S’agis­sant de la grotte de Lor, cette expéri­ence , il faut dire que nous aurons fait pour une heure de tra­ver­sée en pirogue, quinze heures de voiture. Et je ne compte pas les embouteil­lages qui nous blo­quent ce soir à l’en­trée de Vien­tiane. Ni le coût du voy­age (l’é­conomie touris­tique du Laos, sur déci­sion du gou­verne­ment j’imag­ine, est un marché très peu libéral). La route, pourquoi pas? Je songeais à l’Eu­rope. Cette diver­sité de paysages épous­tou­flante! Si la log­or­rhée de Ker­ouac est avant tout psy­chologique, religieuse, spécu­la­tive, c’est que les grands ter­ri­toires améri­cains sont monot­o­nes et grands. Ils découra­gent. Ce ne sont pas des paysages fait pour les pein­tres ou les eth­no­logues. Le Sud-est asi­a­tique est à l’op­posé. Exigu, dense, cul­tivé, authen­tique, et donc, comme l’Eu­rope, divers. Mais les routes ne sont pas trib­u­taires de l’his­toire. Elles n’ont pas été romaines, mer­can­tiles, exploratoires ou car­olingi­en­nes. Elles tra­cent au cordeau et agglu­ti­nent une activ­ité typ­ique faite d’ate­liers, d’épiceries, d’ad­min­is­tra­tions, de can­tines et de camps mil­i­taires.
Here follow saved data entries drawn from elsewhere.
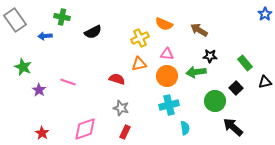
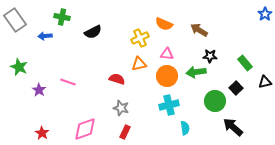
green star: moved 4 px left
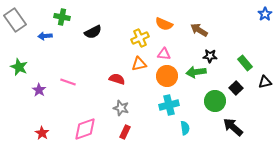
pink triangle: moved 3 px left
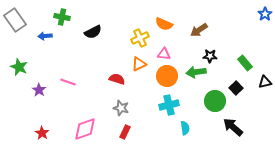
brown arrow: rotated 66 degrees counterclockwise
orange triangle: rotated 14 degrees counterclockwise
Par­courez atten­tive­ment un kilo­mètre de route et vous avez vu tout ce qu’il y a à voir le long des routes bitumées d’Asie. 

O.N.G.

Quand nous ressor­tons de la grotte, il est midi. Des Hol­landais se baig­nent dans la lagune. Passent à bord d’une pirogue les cou­ples qui partageaient la nuit dernière notre campe­ment. Des gens supérieurs. Investis d’un devoir. Con­va­in­cus et aguer­ris. Mem­bres d’une O.N.G. Nous sommes de pau­vres touristes. Eux sont recon­nus d’u­til­ité publique par l’O.N.U. Et pour com­mencer, il faudrait se souci­er de bien com­pren­dre cet acronyme, O.N.G. Dand le même esprit, lorsqu’on me deman­dera qui je suis, je répondrai:
- Je suis une non-femme.
Bref, je m’empresse de pass­er le pont de planch­es, regagne avec Gala la forêt de banyans et tend un bil­let de 50’000 kips à Li. Du vil­lage, il revient avec une caisse de bière. La veille, il a noté cette faib­lesse: nous aimons boire. De là à avaler sept bouteilles de Bir­lao en plein soleil. Mais voilà, chaudes elle seront bonnes pour le rebut. Après quoi, nous  louons la pre­mière cham­bre que l’on nous offre. Elle est au pre­mier étage, son planch­er est ajouré et sous nos pieds se déroule une con­férence inter­minable dont les inter­venants sont de tous les règnes: coq, maçon, voisin, porcelet, bam­bins, lavandières… Ne man­quent que les mem­bres de l’O.N.G.

Evidence

Un homme qui argu­mente con­tre l’év­i­dence est un homme perdu.